A participante do BBB26, à época com 36 anos, contou que foi dopada duas vezes pelo golpe “Boa noite, Cinderela”. Em uma das ocasiões, ela diz que sofreu abuso sexual. “Eu estava apagada”, afirmou ao relembrar o episódio.
Além do relato, Aline defendeu que falar sobre o tema pode ajudar outras mulheres. Ela disse que hoje consegue tratar do assunto com mais tranquilidade por conta da terapia e por ter trabalhado a experiência.
O relato no podcast
Aline Campos contou no podcast Barbacast que viveu situações de violência e decidiu compartilhar as experiências como forma de alerta. Segundo ela, o tema ainda é cercado de silêncio, mesmo quando a vítima busca ajuda.
Durante a conversa, a influenciadora detalhou que já sofreu o golpe “Boa noite, Cinderela”, que combina substâncias para facilitar a ação do criminoso. A vítima pode perder a consciência por um período e sentir forte sonolência.
“Boa noite, cinderela” e o episódio do abuso
“Já me deram ‘Boa noite, Cinderela’ duas vezes. Em uma delas, no Canadá, minhas amigas me salvaram.
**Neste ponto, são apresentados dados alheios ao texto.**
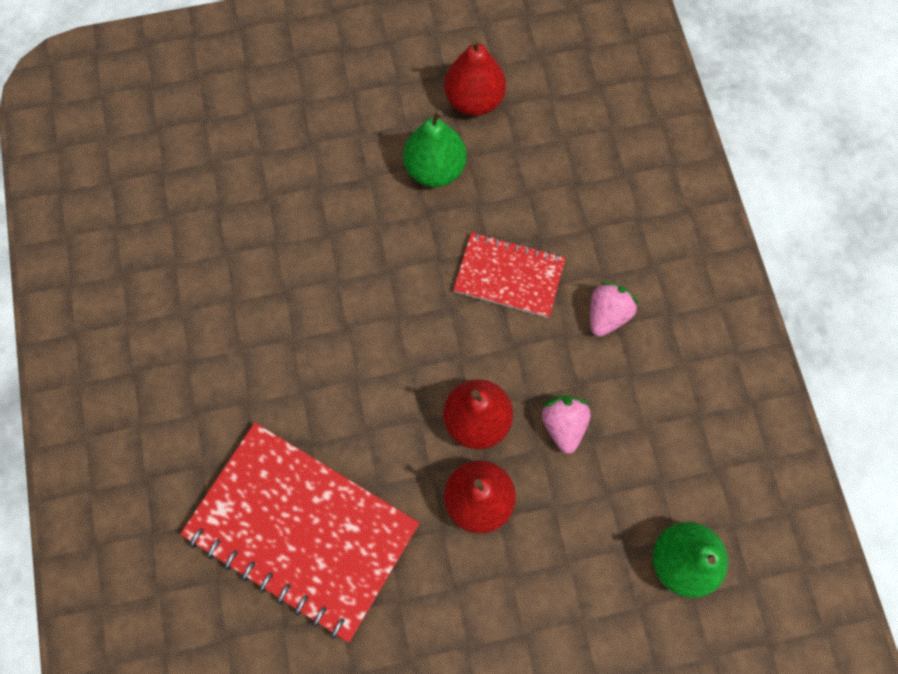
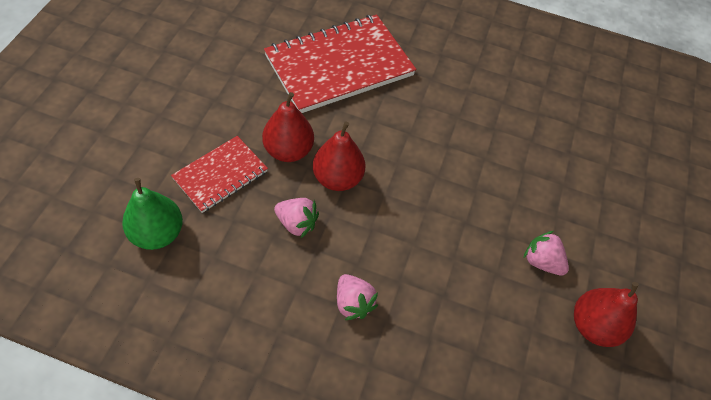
camera: 115 degrees right, 15 degrees down
green pear [403,110,467,187] -> pink strawberry [524,231,569,276]
red notebook [453,232,566,318] -> red notebook moved to [171,136,268,213]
Não pode dar mole com bebida”, disse Aline Campos no podcast.
Em seguida, ela relatou o segundo episódio. “Em uma segunda vez, eu fui abusada sexualmente. Tive consciência porque eu acordava, via e voltava a dormir. Eu estava apagada. Foi aqui no Brasil”, contou.
Trauma, cura e o impacto em outras mulheres
Aline disse que muitas mulheres carregam traumas após crimes sexuais e têm dificuldade de dividir o que aconteceu. “Consegui me curar. Não que a pessoa tenha que passar por isso para ser forte, mas consegui dar a volta por cima”, afirmou.
Ela acrescentou que, em alguns casos, o impacto é devastador. “Muitas mulheres se matam ou criam diversos traumas, não conseguem falar para ninguém”, disse durante o bate-papo, ao comentar o peso do silêncio e do medo.
Violência em relacionamentos
Na conversa, Aline também falou sobre violência em antigos relacionamentos afetivos. Ela afirmou que não sofreu agressão física de ex-parceiros, mas relatou episódios de agressões verbais e falta de respeito.
“Já tive relacionamentos que aconteceram agressões verbais e falta de respeito. E já vivi um relacionamento em que eu me descontrolei e eu dei um tapa na pessoa. Foi horrível, eu me senti muito mal”, disse.
Ela ainda descreveu sinais de risco que observou. “Namorei uma pessoa que tinha tudo para ser agressiva, mas ela nunca me bateu. Tinha uma pessoa que socava a parede. E eu percebi que eu podia ser a parede a qualquer momento. É uma linha tênue”, completou.
Por que ela decidiu falar
Aline Campos afirmou que escolheu tratar do assunto abertamente para dar visibilidade e voz a outras mulheres. “Eu já fui abusada sexualmente. Hoje, eu consigo falar sobre isso tranquilamente porque eu já curei na terapia, mas eu já fui”, disse.
Ela finalizou reforçando o alerta. “E eu gosto de falar para que meninas consigam enxergar que pode acontecer com qualquer pessoa”, afirmou, ao defender que informação e rede de apoio fazem diferença.
Em caso de violência contra a mulher, denuncie
Violência contra a mulher é crime, com pena de prisão prevista em lei. Ao presenciar qualquer episódio de agressão contra mulheres, denuncie. Você pode fazer isso por telefone, ligando 190 ou 180.